## GOAL OF THE EXERCISE
Change every "common name" in the lines below to "vernacular name", and reproduce the lines with nothing else altered.

## GIVEN ENTRIES

+===+

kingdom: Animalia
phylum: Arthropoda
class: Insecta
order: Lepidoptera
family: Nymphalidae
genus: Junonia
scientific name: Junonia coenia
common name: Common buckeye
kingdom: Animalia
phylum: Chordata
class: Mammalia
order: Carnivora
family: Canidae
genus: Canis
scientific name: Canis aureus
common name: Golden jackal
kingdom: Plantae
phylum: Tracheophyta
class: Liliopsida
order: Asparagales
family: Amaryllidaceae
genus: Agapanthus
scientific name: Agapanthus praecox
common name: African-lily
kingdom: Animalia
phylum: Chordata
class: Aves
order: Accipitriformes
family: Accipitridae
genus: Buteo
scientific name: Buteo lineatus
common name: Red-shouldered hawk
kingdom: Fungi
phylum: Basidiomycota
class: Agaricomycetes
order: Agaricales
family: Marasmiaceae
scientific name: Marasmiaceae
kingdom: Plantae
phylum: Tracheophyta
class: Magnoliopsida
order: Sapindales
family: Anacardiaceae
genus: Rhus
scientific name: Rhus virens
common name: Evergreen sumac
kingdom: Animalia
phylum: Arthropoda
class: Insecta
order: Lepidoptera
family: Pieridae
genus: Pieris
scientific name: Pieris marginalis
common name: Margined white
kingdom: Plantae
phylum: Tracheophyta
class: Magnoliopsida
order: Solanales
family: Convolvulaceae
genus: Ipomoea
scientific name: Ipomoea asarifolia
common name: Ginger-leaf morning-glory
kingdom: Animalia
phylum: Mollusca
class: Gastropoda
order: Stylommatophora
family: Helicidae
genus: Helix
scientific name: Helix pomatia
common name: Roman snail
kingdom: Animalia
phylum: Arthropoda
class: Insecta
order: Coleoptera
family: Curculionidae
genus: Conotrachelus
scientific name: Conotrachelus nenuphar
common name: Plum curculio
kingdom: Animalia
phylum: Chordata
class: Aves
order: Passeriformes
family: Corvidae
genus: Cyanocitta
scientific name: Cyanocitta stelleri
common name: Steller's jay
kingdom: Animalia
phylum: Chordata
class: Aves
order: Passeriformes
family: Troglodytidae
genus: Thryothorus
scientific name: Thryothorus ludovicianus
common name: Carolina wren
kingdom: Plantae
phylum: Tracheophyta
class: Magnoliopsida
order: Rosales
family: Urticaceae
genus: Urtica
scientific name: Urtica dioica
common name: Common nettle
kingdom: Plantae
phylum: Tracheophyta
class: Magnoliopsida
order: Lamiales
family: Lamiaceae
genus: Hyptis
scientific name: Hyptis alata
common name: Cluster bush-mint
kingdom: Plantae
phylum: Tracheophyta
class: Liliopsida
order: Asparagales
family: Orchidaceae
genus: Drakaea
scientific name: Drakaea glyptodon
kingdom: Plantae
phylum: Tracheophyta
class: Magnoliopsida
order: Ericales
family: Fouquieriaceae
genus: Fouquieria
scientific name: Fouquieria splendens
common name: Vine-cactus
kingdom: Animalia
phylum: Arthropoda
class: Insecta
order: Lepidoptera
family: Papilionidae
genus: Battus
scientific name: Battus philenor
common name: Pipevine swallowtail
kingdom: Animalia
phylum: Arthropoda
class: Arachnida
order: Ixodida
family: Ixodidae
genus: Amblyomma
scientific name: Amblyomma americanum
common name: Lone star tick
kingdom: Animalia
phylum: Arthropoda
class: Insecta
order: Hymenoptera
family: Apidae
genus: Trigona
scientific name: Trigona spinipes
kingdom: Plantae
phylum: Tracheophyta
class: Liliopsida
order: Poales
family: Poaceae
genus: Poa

+===+

## SOLUTION FOR THIS TASK
kingdom: Animalia
phylum: Arthropoda
class: Insecta
order: Lepidoptera
family: Nymphalidae
genus: Junonia
scientific name: Junonia coenia
vernacular name: Common buckeye
kingdom: Animalia
phylum: Chordata
class: Mammalia
order: Carnivora
family: Canidae
genus: Canis
scientific name: Canis aureus
vernacular name: Golden jackal
kingdom: Plantae
phylum: Tracheophyta
class: Liliopsida
order: Asparagales
family: Amaryllidaceae
genus: Agapanthus
scientific name: Agapanthus praecox
vernacular name: African-lily
kingdom: Animalia
phylum: Chordata
class: Aves
order: Accipitriformes
family: Accipitridae
genus: Buteo
scientific name: Buteo lineatus
vernacular name: Red-shouldered hawk
kingdom: Fungi
phylum: Basidiomycota
class: Agaricomycetes
order: Agaricales
family: Marasmiaceae
scientific name: Marasmiaceae
kingdom: Plantae
phylum: Tracheophyta
class: Magnoliopsida
order: Sapindales
family: Anacardiaceae
genus: Rhus
scientific name: Rhus virens
vernacular name: Evergreen sumac
kingdom: Animalia
phylum: Arthropoda
class: Insecta
order: Lepidoptera
family: Pieridae
genus: Pieris
scientific name: Pieris marginalis
vernacular name: Margined white
kingdom: Plantae
phylum: Tracheophyta
class: Magnoliopsida
order: Solanales
family: Convolvulaceae
genus: Ipomoea
scientific name: Ipomoea asarifolia
vernacular name: Ginger-leaf morning-glory
kingdom: Animalia
phylum: Mollusca
class: Gastropoda
order: Stylommatophora
family: Helicidae
genus: Helix
scientific name: Helix pomatia
vernacular name: Roman snail
kingdom: Animalia
phylum: Arthropoda
class: Insecta
order: Coleoptera
family: Curculionidae
genus: Conotrachelus
scientific name: Conotrachelus nenuphar
vernacular name: Plum curculio
kingdom: Animalia
phylum: Chordata
class: Aves
order: Passeriformes
family: Corvidae
genus: Cyanocitta
scientific name: Cyanocitta stelleri
vernacular name: Steller's jay
kingdom: Animalia
phylum: Chordata
class: Aves
order: Passeriformes
family: Troglodytidae
genus: Thryothorus
scientific name: Thryothorus ludovicianus
vernacular name: Carolina wren
kingdom: Plantae
phylum: Tracheophyta
class: Magnoliopsida
order: Rosales
family: Urticaceae
genus: Urtica
scientific name: Urtica dioica
vernacular name: Common nettle
kingdom: Plantae
phylum: Tracheophyta
class: Magnoliopsida
order: Lamiales
family: Lamiaceae
genus: Hyptis
scientific name: Hyptis alata
vernacular name: Cluster bush-mint
kingdom: Plantae
phylum: Tracheophyta
class: Liliopsida
order: Asparagales
family: Orchidaceae
genus: Drakaea
scientific name: Drakaea glyptodon
kingdom: Plantae
phylum: Tracheophyta
class: Magnoliopsida
order: Ericales
family: Fouquieriaceae
genus: Fouquieria
scientific name: Fouquieria splendens
vernacular name: Vine-cactus
kingdom: Animalia
phylum: Arthropoda
class: Insecta
order: Lepidoptera
family: Papilionidae
genus: Battus
scientific name: Battus philenor
vernacular name: Pipevine swallowtail
kingdom: Animalia
phylum: Arthropoda
class: Arachnida
order: Ixodida
family: Ixodidae
genus: Amblyomma
scientific name: Amblyomma americanum
vernacular name: Lone star tick
kingdom: Animalia
phylum: Arthropoda
class: Insecta
order: Hymenoptera
family: Apidae
genus: Trigona
scientific name: Trigona spinipes
kingdom: Plantae
phylum: Tracheophyta
class: Liliopsida
order: Poales
family: Poaceae
genus: Poa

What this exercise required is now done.